GIVEN INFORMATION Start Marker

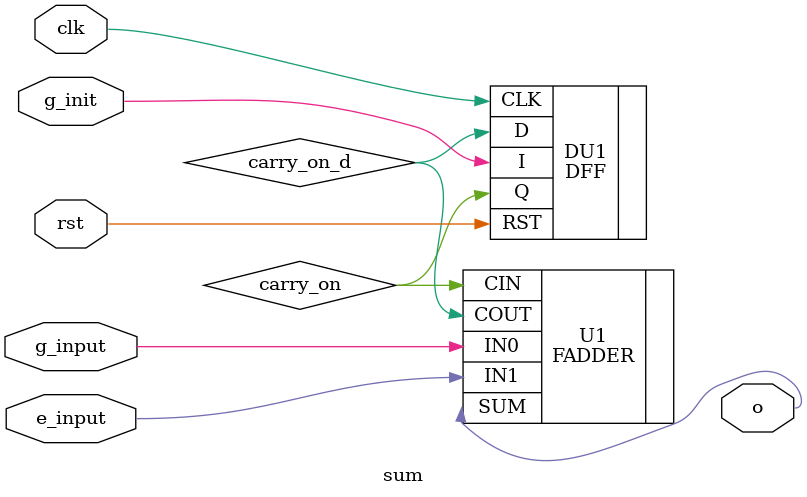
<source format=v>

module sum ( clk, rst, g_init, g_input, e_input, o );
  input [0:0] g_input;
  input [0:0] e_input;
  output [0:0] o;
  input clk, rst, g_init;
  wire   carry_on, carry_on_d, n1;

  DFF DU1 ( .D(carry_on_d), .CLK(clk), .RST(rst), .I(g_init), .Q(carry_on) );
  FADDER U1  ( .CIN(carry_on), .IN0(g_input), .IN1(e_input), .COUT(carry_on_d), .SUM(o) );
endmodule


</source>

GIVEN INFORMATION End Marker

- TRY IT: Produce a word-for-word copy of the records, omitting all images.

- ANSWER SECTION:
<source format=v>

module sum ( clk, rst, g_init, g_input, e_input, o );
  input [0:0] g_input;
  input [0:0] e_input;
  output [0:0] o;
  input clk, rst, g_init;
  wire   carry_on, carry_on_d, n1;

  DFF DU1 ( .D(carry_on_d), .CLK(clk), .RST(rst), .I(g_init), .Q(carry_on) );
  FADDER U1  ( .CIN(carry_on), .IN0(g_input), .IN1(e_input), .COUT(carry_on_d), .SUM(o) );
endmodule


</source>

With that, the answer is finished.